Every line of the records below that has the word "represents" should be copied.

Document images with source code:
# # # # # # #
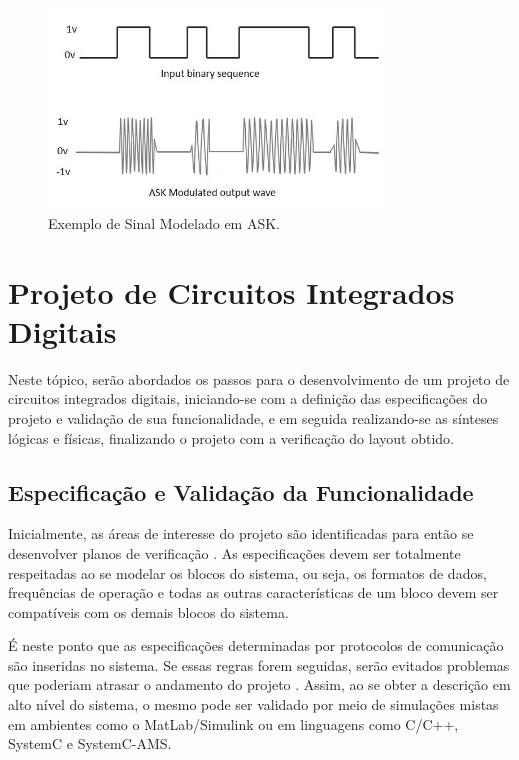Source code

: \begin{figure}[ht!]
  \centering
  \includegraphics[width=0.8\textwidth]{figuras/ask.jpg}
  \caption{Exemplo de Sinal Modelado em ASK.}
  \label{ask}
\end{figure}


\chapter{Projeto de Circuitos Integrados Digitais}

Neste tópico, serão abordados os passos para o desenvolvimento de um projeto de circuitos integrados digitais, iniciando-se com a definição das especificações do projeto e validação de sua funcionalidade, e em seguida realizando-se as sínteses lógicas e físicas, finalizando o projeto com a verificação do layout obtido.

\section{Especificação e Validação da Funcionalidade}

Inicialmente, as áreas de interesse do projeto são identificadas para então se desenvolver planos de verificação \cite{Marlon}. As especificações devem ser totalmente respeitadas ao se modelar os blocos do sistema, ou seja, os formatos de dados, frequências de operação e todas as outras características de um bloco devem ser compatíveis com os demais blocos do sistema.

É neste ponto que as especificações determinadas por protocolos de comunicação são inseridas no sistema. Se essas regras forem seguidas, serão evitados problemas que poderiam atrasar o andamento do projeto  \cite{Marlon}. Assim, ao se obter a descrição em alto nível do sistema, o mesmo pode ser validado por meio de simulações mistas em ambientes como o MatLab/Simulink ou em linguagens como C/C++, SystemC e SystemC-AMS.

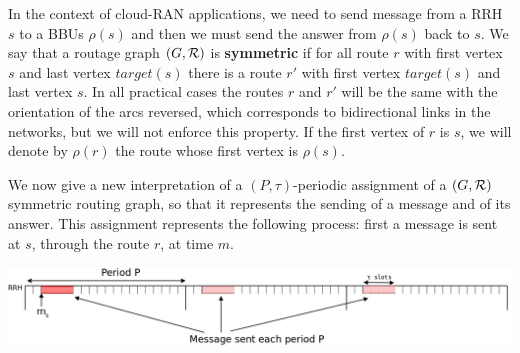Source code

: \documentclass[a4paper,10pt]{article}
\begin{document}
% 

      
      In the context of cloud-RAN applications, we need to send message from a RRH $s$ to a BBUs $\rho(s)$ and then 
      we must send the answer from $\rho(s)$ back to $s$. We say that a routage graph $(G, {\cal R})$ is \textbf{symmetric}
      if for all route $r$ with first vertex $s$ and last vertex $target(s)$ there is a route $r'$ with first vertex $target(s)$
      and last vertex $s$. In all practical cases the routes $r$ and $r'$ will be the same with the orientation of the arcs reversed, which corresponds to bidirectional links in the networks, but we will not enforce this property.
      If the first vertex of $r$ is $s$, we will denote by $\rho(r)$ the route whose first vertex is $\rho(s)$.
         
         We now give a new interpretation of a $(P,\tau)$-periodic assignment of a $(G,{\cal R})$ symmetric routing graph, so that it represents the sending of a message and of its answer.
	This assignment represents the following process: first a message is sent at $s$, through the route $r$, at time $m$.
      
%       
      
      
      \begin{center}
      \includegraphics[scale=0.3]{rrh.png}
      \end{center}
      
\end{document}
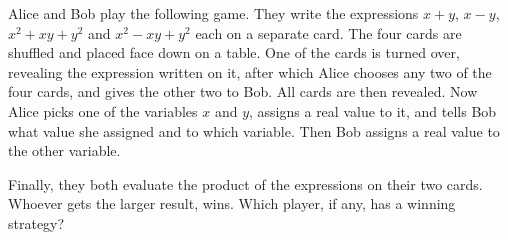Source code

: Alice and Bob play the following game. They write the expressions $x + y$,  $x - y$,  $x^2+xy+y^2$ and $x^2-xy+y^2$ each on a separate card. The four cards are shuffled and placed face down on a table. One of the cards is turned over, revealing the expression written on it, after which Alice chooses any two of the four cards, and gives the other two to Bob. All cards are then revealed. Now Alice picks one of the variables $x$ and $y$,  assigns a real value to it, and tells Bob what value she assigned and to which variable. Then Bob assigns a real value to the other variable.

Finally, they both evaluate the product of the expressions on their two cards. Whoever gets the larger result, wins. Which player, if any, has a winning strategy?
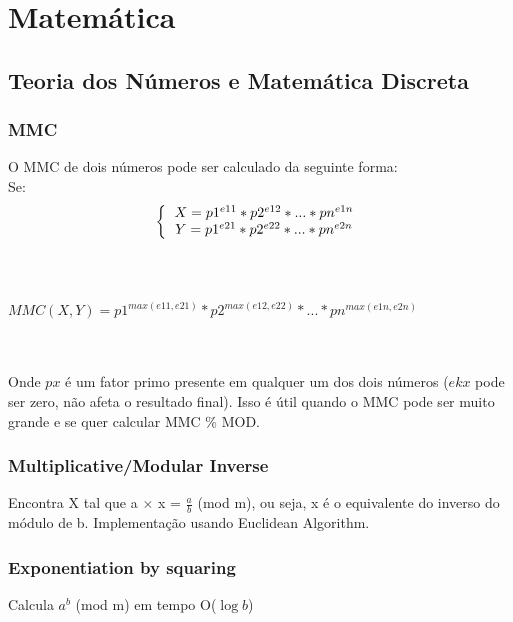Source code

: \section{Matemática}

\subsection{Teoria dos Números e Matemática Discreta}

\subsubsection{MMC}
O MMC de dois n\'{u}meros pode ser calculado da seguinte forma:
\\ Se:
  \[
  \left \{
  \begin{tabular}{c}
    $X=p1^{e11}*p2^{e12}*...*pn^{e1n}$ \\
    $Y=p1^{e21}*p2^{e22}*...*pn^{e2n}$
   \end{tabular}
   \right.
   \]
\\ 
\\ \centerline{$MMC(X,Y)=p1^{max(e11,e21)}*p2^{max(e12,e22)}*...*pn^{max(e1n,e2n)}$}
\\
\\ Onde $px$ \'{e} um fator primo presente em qualquer um dos dois n\'{u}meros ($ekx$ pode ser zero, n\~{a}o afeta o resultado final). Isso \'{e} \'{u}til quando o MMC pode ser muito grande e se quer calcular MMC \% MOD.

\divisor

\subsubsection{Multiplicative/Modular Inverse}
Encontra X tal que a $\times$ x = $\frac{a}{b}$ (mod m), ou seja, x é o equivalente do inverso do módulo de b. Implementação usando Euclidean Algorithm.
\divisor

\subsubsection{Exponentiation by squaring}
Calcula $a^b$ (mod m) em tempo O($\log{b}$)
\divisor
# # # # # # #
EXERCISE RESPONSE —
         We now give a new interpretation of a $(P,\tau)$-periodic assignment of a $(G,{\cal R})$ symmetric routing graph, so that it represents the sending of a message and of its answer.
	This assignment represents the following process: first a message is sent at $s$, through the route $r$, at time $m$.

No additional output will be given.